Bublitz cares about the environmental sustainability of his equipment, too. He says he’s ready to go even greener “if and when the technology reliably reaches 8 hours of use. As soon as there is a lawn mower that I could go completely green with, I’d use it. I mean all of it. I’d replace everything if there were green weed whackers, blowers, mowers, whatever. I’m in.”

Nothing without Honesty and a Trusty Workforce

Bublitz also thinks tactfulness differentiates EB3Snowremoval from the competition, in addition to being able to reliably fulfill his end of the customer/service provider partnership. He says that, within his power, he gives his customers exactly what they ask for, striving to either meet or exceed their expectations. Oftentimes, that’s honesty. He says, “A lot of times, it’s telling them what they don’t want to hear. I’m honest with them if I can’t do something.”

For example, his lawn care program functions as well as anyone else’s, but it’s not perfect, so he explains to customers that they’re not going to see an immediate result, but they are going to see a fantastic change for the better within three years. “I’m not True Green; I’m not Weed Man,” he emphasizes. Most of EB3Snowremoval’s lawn care regiment consists of preventing crabgrass, using a granular for weeding and feeding, applying fertilizer and spot spraying with a TZone broadleaf herbicide from PBI-Gordon.

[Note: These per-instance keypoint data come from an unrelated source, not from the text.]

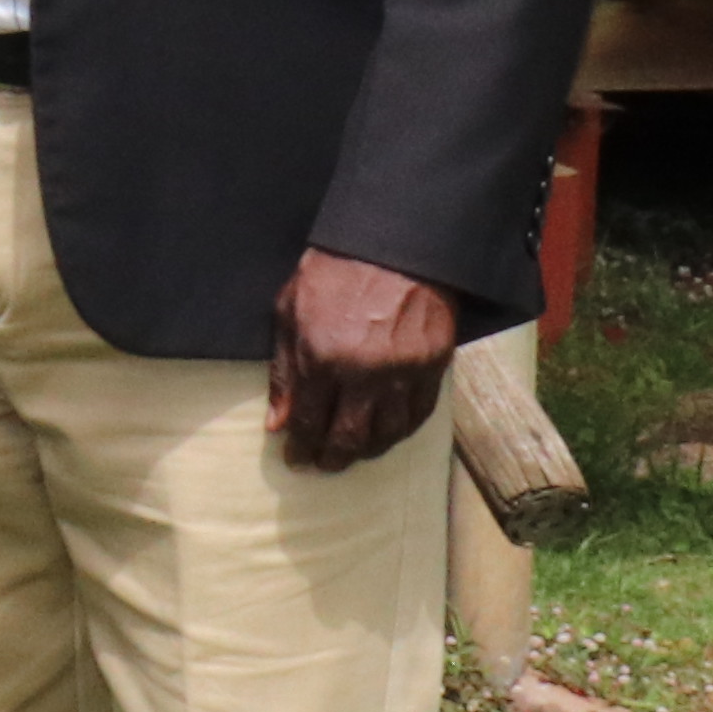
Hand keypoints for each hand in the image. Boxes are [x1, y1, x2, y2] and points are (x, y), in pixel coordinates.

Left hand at [268, 248, 461, 472]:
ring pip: (388, 433)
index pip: (309, 422)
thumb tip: (277, 423)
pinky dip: (401, 432)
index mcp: (323, 359)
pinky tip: (387, 436)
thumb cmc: (332, 274)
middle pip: (349, 437)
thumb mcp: (288, 313)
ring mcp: (404, 372)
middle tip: (323, 465)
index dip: (300, 446)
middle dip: (332, 459)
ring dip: (368, 451)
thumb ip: (282, 371)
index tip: (295, 458)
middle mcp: (365, 373)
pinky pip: (419, 415)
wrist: (393, 246)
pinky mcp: (434, 366)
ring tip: (353, 454)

He follows a five-step lawn care program he learned about at Reinders, a regional distribution company targeting the green industry.

Bublitz says he often hears about prospective employees “through the grapevine” and that he handpicks EB3Snowremoval employees. To that end, they have about 40 years of lawn care experience between the four of them. To retain his employees, Bublitz pays them well. “Pay them what they’re worth,” he advises. “If you’re a greenhorn, I’m going to find out really fast if you make the cut or not.”

Of his management style, Bublitz says there’s no mistake he’s the boss, yet he likes to emphasize working as a team. “I took a lot of leadership classes. I don’t flex; I’m the boss. But I also say we’re a team. I might write the checks and hand them out, and give you the schedule,” but at the end of the day, he couldn’t do it without his employees. He suggests other landscape contractors drop their egos at the door, too. “This business seems to have a lot of them,” he jokes.

Bublitz and his wife have five kids. His youngest is currently in training, working with his dad while he can. Bublitz concludes, “Just join me or get out of my way because I’m out to conquer. I’m not out to be a monopoly, but I’m out to grow.” His next goal is a storefront—preferably “a big old building with the neon sign” he’s dreaming of. He thinks it could be a reality within two years.